• **Exercise objective**
Can you repeat the source text of every record below word for word, leaving the pictures out of your answer?

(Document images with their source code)

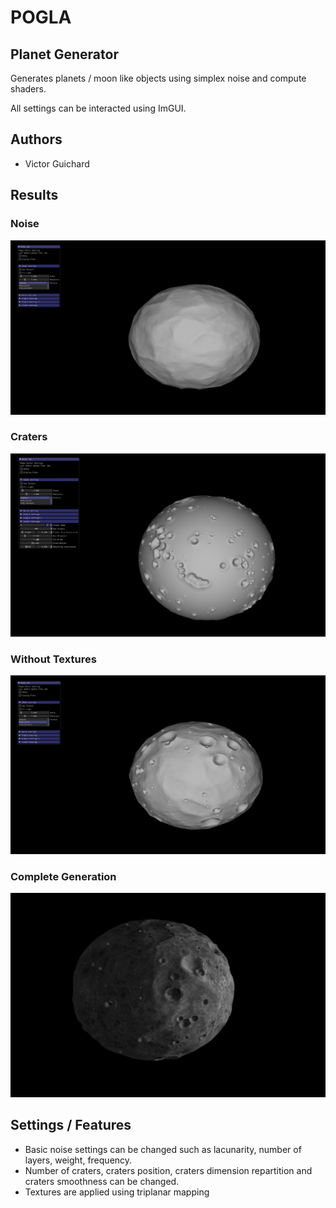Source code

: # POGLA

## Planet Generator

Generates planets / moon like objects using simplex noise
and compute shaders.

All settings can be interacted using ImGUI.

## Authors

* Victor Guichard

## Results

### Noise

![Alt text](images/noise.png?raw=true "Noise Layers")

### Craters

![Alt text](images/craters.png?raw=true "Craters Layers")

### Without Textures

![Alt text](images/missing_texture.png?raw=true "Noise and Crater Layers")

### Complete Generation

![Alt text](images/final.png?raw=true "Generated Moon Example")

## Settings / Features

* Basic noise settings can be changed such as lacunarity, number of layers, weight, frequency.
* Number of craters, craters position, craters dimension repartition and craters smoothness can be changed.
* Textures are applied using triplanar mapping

• **Written reply**
Source code

: # POGLA

## Planet Generator

Generates planets / moon like objects using simplex noise
and compute shaders.

All settings can be interacted using ImGUI.

## Authors

* Victor Guichard

## Results

### Noise

![Alt text](images/noise.png?raw=true "Noise Layers")

### Craters

![Alt text](images/craters.png?raw=true "Craters Layers")

### Without Textures

![Alt text](images/missing_texture.png?raw=true "Noise and Crater Layers")

### Complete Generation

![Alt text](images/final.png?raw=true "Generated Moon Example")

## Settings / Features

* Basic noise settings can be changed such as lacunarity, number of layers, weight, frequency.
* Number of craters, craters position, craters dimension repartition and craters smoothness can be changed.
* Textures are applied using triplanar mapping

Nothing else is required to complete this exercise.